A charcoal sketch of a girl shrugging and smiling, looking at the camera, sitting in front of a computer

“But Artificial Intelligence Can Do It For Me!”

How do we nurture excellence in a world where “artificial intelligence can do it for me”?

I homeschooled my elder daughter last year and this year. This year she’s attending Sora Schools (and loving it, I might add); last year I built her curriculum.

This story is about last year, when she was in 7th grade.

I gave her an assignment that asked her use ChatGPT to create a 2-3 page paper. Her task was to develop one or more prompts that would write the paper for her and meet the criteria I set out in the rubric.

She was allowed to revise the prompting as many times as she needed, and she was allowed to revise the Gen AI’s writing to improve it. She was not allowed to write the whole thing herself.

It was her first time using any Generative AI, and she really struggled.

Building good prompts is a backward design process, and she’d never worked that way! She was initially shocked that she had to write up to 3 pages (to a 7th grader, that’s basically a book). After struggling to write successful prompts for a while, she asked multiple times whether she could just write it herself! I held firm and she finally came up with a successful prompt that generated a paper.

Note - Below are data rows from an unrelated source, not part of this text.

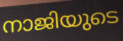
നാജിയുടെ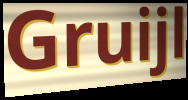
GruijlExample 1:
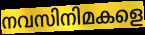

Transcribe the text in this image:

നവസിനിമകളെ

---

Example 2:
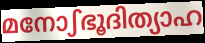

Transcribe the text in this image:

മനോഽഭൂദിത്യാഹ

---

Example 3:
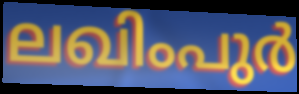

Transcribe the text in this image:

ലഖിംപുർ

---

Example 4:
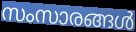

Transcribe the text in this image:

സംസാരങ്ങൾ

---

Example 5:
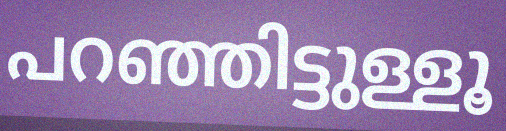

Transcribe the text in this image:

പറഞ്ഞിട്ടുള്ളൂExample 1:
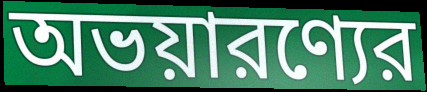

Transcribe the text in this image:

অভয়ারণ্যের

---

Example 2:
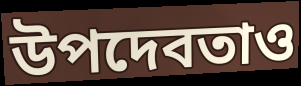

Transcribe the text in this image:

উপদেবতাও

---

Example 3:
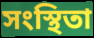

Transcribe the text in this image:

সংস্থিতা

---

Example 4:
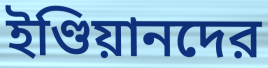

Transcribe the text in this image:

ইণ্ডিয়ানদের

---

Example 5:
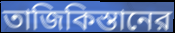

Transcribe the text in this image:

তাজিকিস্তানের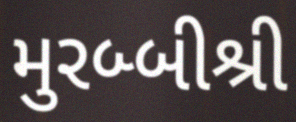
મુરબ્બીશ્રી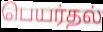
பெயர்தல்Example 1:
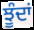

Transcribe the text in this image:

ਝੂੰਦਾਂ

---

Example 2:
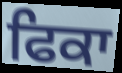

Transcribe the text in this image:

ਫਿਕਾ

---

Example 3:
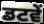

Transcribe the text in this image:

ਡਟਵੇਂ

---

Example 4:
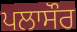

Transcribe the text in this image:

ਪਲਾਸੌਰ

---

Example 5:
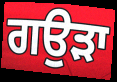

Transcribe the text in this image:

ਗਉੜਾ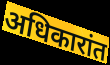
अधिकारांत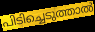
പിടിച്ചെടുത്താൽ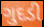
ગુદડી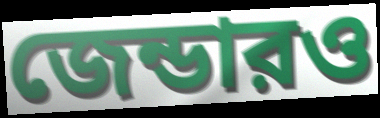
জেন্ডারও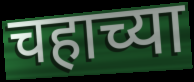
चहाच्या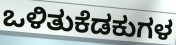
ಒಳಿತುಕೆಡಕುಗಳ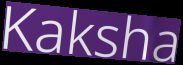
KakshaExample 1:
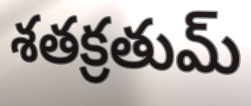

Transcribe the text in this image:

శతక్రతుమ్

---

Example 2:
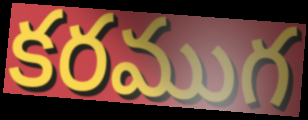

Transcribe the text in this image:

కరముగ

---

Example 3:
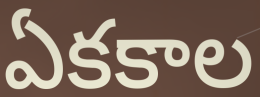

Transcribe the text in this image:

ఏకకాల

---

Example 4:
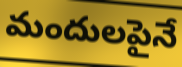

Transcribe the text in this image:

మందులపైనే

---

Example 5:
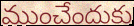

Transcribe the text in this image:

ముంచేందుకుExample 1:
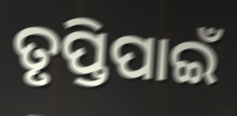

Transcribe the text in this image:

ତୃପ୍ତିପାଇଁ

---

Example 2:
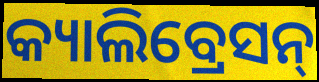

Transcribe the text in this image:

କ୍ୟାଲିବ୍ରେସନ୍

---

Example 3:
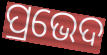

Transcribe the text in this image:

ପ୍ରଭେଦ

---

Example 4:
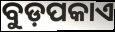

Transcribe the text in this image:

ବୁଡ଼ପକାଏ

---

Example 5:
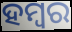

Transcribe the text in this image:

ହମ୍ବରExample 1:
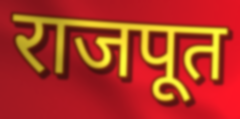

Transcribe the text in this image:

राजपूत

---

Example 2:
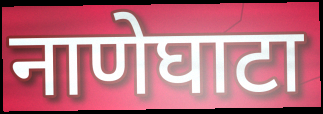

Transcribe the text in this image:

नाणेघाटा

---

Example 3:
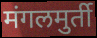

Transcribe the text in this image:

मंगलमुर्ती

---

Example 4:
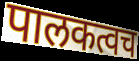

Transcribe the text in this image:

पालकत्वच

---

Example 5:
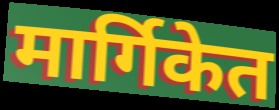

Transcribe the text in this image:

मार्गिकेत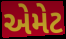
એમેટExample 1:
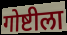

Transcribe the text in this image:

गोष्टीला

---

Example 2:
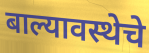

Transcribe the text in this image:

बाल्यावस्थेचे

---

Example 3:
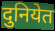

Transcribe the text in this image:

दुनियेत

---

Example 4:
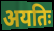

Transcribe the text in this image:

अयतिः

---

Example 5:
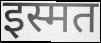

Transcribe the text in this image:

इस्मत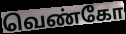
வெண்கோ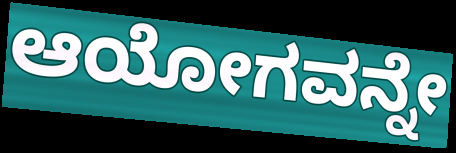
ಆಯೋಗವನ್ನೇ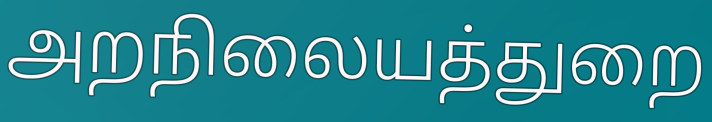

So here’s where motivation comes in. We’d discussed that ChatGPT would probably create about a B-level paper, and that she’d likely need to edit and revise its work to create something better: by bringing in personal stories, adding her own tone, etc. She was able to ask for feedback on drafts prior to a final submission, and she was able to edit before submitting it for evaluation and a grade.

But she didn’t spend much time editing it. She made some modifications but turned in the paper largely as written by ChatGPT. I evaluated it against the rubric (admittedly not a perfectly scientific measurement, but I did it as objectively as I could).

It got an 86.
Meaning ChatGPT performed exactly as predicted.

I told her the grade and gave feedback, and again asked whether she’d like to revise the paper to improve it. She didn’t. She was satisfied with an 86 on the assignment if it meant she was done.

Hence my question about motivation. If Gen AI produces adequate work, and it’ll only get better, how do we motivate learners to produce great work of their own?

How can we foster motivation and a mindset of excellence in the age of “but AI can do it for me”?

I have some thoughts but definitely not all the answers. I’d love to hear yours!